#### Document:
- - -
Wednesday, April 04, 2007

Optimal Bytecode Interpretation

I always feel like I should blog more about engineering related stuff, since that's what I do all day.

For now, my earlier plans for bytecode to C++ compilation are on hold as we're looking into more immediate gains from aggressively optimizing the interpretation. One of the downsides of the hybrid C++ compilation/bytecode interpretation approach that I have in mind is that it will require a workflow change. The C++ will eventually need to be compiled and then linked to the executable. There's a pipeline/workflow bubble there that's not appealing. Still, I think it would be fantastic to get that built for critical core libraries of script (utilities) that don't change much.

Optimizing Interpretation

Our bytecode is that of a dynamic, and (as a result of the structure of the instruction set) terribly slow language. Unfortunately, we use an off-the-shelf compiler, so we can't infer much that was in the original source but fails to show up in the bytecode output.

Did some memoization, in this case caching of variable and function lookups, with excellent (awesome!) results.

A clever universal hashing scheme for both special strings and user strings opened up a lot of possibilities.

Close attention paid to string handling yielded good results.
- - -
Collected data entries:
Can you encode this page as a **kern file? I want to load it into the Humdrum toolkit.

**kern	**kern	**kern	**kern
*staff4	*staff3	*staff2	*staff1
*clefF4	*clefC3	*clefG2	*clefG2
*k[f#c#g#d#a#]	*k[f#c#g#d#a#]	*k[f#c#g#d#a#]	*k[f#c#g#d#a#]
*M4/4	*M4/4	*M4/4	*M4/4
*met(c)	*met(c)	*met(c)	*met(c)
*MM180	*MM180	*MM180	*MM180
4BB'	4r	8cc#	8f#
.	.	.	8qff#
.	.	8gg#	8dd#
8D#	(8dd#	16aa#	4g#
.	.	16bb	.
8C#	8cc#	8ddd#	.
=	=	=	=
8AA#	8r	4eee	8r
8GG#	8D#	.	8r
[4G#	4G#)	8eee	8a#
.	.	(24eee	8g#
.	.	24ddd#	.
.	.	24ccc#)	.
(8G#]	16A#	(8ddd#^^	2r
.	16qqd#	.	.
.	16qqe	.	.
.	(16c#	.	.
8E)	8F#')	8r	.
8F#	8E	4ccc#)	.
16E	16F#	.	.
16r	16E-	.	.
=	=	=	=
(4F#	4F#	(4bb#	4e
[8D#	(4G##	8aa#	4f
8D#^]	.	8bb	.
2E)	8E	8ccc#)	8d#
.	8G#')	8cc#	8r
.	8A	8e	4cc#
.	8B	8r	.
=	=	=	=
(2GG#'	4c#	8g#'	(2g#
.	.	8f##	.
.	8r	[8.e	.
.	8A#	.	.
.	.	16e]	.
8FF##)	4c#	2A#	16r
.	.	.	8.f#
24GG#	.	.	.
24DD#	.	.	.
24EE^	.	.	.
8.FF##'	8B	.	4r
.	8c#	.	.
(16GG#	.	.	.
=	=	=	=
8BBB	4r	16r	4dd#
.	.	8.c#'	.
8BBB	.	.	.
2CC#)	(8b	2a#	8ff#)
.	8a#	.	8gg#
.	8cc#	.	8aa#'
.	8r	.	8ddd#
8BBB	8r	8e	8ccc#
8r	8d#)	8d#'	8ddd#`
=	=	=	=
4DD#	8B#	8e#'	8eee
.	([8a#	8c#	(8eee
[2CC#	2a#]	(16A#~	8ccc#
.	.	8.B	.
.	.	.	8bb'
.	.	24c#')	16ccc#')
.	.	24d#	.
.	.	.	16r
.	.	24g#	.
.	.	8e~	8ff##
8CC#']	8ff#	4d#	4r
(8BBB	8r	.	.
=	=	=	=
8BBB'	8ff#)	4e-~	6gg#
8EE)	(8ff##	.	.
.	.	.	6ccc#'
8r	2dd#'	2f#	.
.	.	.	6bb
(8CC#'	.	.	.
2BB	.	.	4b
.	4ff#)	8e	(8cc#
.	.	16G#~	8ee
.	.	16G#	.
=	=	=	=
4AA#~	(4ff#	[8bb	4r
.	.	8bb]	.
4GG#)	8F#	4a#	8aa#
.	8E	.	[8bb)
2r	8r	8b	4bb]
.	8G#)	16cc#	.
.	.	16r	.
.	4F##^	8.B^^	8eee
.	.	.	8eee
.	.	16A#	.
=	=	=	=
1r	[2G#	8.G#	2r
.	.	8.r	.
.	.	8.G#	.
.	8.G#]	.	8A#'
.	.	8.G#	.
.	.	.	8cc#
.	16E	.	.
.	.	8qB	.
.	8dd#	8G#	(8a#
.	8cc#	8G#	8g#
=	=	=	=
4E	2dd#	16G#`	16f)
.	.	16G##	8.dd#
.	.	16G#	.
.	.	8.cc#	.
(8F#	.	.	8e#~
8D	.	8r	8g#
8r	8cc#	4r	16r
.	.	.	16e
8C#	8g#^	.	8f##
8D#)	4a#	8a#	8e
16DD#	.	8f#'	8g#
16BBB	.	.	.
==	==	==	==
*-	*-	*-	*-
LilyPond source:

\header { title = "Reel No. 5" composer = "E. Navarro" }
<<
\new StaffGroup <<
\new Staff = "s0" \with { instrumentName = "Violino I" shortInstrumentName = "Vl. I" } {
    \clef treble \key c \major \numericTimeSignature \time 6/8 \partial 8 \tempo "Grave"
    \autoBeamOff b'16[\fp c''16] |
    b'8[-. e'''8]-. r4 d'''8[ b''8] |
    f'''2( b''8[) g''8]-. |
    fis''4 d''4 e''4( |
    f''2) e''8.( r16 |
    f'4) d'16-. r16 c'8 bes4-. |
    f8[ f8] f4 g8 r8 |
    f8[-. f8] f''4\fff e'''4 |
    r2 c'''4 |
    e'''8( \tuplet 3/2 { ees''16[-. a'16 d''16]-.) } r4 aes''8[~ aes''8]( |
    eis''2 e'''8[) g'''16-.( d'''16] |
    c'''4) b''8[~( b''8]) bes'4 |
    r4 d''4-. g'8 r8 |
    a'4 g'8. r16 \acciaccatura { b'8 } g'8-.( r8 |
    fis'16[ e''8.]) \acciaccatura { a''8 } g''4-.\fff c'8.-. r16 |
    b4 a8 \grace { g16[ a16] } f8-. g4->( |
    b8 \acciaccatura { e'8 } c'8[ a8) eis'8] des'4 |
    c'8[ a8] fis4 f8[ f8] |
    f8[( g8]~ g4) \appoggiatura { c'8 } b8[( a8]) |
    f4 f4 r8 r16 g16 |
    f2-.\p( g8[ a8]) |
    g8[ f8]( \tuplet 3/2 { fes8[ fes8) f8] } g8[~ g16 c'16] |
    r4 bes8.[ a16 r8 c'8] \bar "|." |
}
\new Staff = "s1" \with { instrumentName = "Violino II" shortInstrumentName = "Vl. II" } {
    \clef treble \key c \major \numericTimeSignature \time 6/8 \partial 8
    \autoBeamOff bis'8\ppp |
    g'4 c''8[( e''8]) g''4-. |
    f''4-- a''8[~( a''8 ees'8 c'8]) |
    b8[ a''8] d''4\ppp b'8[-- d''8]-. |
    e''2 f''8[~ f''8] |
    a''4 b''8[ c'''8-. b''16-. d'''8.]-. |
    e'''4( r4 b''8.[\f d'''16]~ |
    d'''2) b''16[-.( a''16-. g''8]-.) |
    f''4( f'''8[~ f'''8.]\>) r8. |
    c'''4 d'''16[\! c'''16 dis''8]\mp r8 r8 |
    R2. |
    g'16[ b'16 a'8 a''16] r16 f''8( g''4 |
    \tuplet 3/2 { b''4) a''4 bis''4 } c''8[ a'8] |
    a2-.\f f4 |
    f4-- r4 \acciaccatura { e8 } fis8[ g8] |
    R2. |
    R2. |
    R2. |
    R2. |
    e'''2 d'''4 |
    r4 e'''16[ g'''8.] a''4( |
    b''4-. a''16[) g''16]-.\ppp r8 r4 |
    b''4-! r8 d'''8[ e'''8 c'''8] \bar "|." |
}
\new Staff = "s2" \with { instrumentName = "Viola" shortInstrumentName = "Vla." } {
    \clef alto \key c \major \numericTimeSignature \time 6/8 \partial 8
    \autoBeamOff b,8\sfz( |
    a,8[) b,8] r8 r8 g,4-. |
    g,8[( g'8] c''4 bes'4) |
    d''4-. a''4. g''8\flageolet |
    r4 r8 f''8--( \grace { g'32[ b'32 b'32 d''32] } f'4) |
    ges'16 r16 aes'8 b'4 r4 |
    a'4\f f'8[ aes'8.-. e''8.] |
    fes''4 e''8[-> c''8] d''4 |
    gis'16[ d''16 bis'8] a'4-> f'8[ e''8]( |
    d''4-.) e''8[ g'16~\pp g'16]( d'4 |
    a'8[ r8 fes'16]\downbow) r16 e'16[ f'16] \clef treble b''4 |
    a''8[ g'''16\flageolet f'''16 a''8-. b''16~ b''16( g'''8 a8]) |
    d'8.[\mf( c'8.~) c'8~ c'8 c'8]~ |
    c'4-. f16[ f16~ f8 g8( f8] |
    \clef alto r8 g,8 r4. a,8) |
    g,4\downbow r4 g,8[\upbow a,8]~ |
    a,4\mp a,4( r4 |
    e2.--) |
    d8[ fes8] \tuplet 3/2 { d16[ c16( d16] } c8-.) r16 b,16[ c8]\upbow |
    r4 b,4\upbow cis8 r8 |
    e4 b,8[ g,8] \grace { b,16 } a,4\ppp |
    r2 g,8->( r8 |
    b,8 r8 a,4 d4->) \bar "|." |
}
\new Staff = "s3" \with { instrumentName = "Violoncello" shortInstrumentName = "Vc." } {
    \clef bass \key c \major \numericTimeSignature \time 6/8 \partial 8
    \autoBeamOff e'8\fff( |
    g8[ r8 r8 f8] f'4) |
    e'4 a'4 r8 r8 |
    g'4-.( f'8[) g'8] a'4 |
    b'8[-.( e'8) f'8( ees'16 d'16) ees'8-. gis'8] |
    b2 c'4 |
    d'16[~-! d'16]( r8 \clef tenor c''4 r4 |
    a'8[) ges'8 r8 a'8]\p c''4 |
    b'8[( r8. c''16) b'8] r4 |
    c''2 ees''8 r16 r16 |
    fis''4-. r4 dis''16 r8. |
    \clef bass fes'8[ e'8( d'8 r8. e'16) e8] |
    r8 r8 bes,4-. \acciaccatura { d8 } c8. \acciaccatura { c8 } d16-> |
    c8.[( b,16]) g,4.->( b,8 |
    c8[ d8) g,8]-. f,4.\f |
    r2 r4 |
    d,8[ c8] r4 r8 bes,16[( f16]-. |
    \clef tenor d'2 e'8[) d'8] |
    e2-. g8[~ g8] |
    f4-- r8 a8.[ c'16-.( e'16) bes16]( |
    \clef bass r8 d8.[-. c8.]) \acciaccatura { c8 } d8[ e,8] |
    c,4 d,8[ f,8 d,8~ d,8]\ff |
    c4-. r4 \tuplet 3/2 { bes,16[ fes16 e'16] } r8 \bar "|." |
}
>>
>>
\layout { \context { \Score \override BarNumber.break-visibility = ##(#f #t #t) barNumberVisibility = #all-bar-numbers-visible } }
- - -
#### Given request 1:
Can you quote the stretch of the bytecode interpretation post from "I always feel" through "don't change much." word for word?
#### Given request 2:
Could you extend the blog post on optimizing bytecode interpretation, starting right after its final sentence?

#### Answer 1:
I always feel like I should blog more about engineering related stuff, since that's what I do all day.

For now, my earlier plans for bytecode to C++ compilation are on hold as we're looking into more immediate gains from aggressively optimizing the interpretation. One of the downsides of the hybrid C++ compilation/bytecode interpretation approach that I have in mind is that it will require a workflow change. The C++ will eventually need to be compiled and then linked to the executable. There's a pipeline/workflow bubble there that's not appealing. Still, I think it would be fantastic to get that built for critical core libraries of script (utilities) that don't change much.

#### Answer 2:
Thread synchronizaton primitives were killing us. We usually try to keep our assembly language to a bare minimum for portability sake. This translates to a handful of primitives to improve PS2 performance. But to rid ourselves of our most time consuming locks, we applied asm to a couple of critical spots where we need to read in, modify, then write out whole cache lines as atomic operations on the PowerPC machines (PS3, 360). This avoids the expense of a more heavyweight lock such as a mutex in those places and gives us back a lot of performance for multithreaded operation.

Anyhow, we've significantly improved the bytecode execution performance, which is something the game teams have been asking (begging!) for for ages.

Of course, it's never fast enough.. ;)

3 comments:

Anonymous said...

"The C++ will eventually need to be compiled and then linked to the executable. There's a pipeline/workflow bubble there that's not appealing"

Sure it needs to be compiled, but couldn't you compile it into a DLL (all platforms have some form of DLL). Then you *shouldn't* need to change the workflow right?

Paul Senzee said...

Definitely. I'd like to in this case, but it will take considerable effort to do that in our current build and runtime environment. In the longer term, I'd certainly like to go that way.

Harley said...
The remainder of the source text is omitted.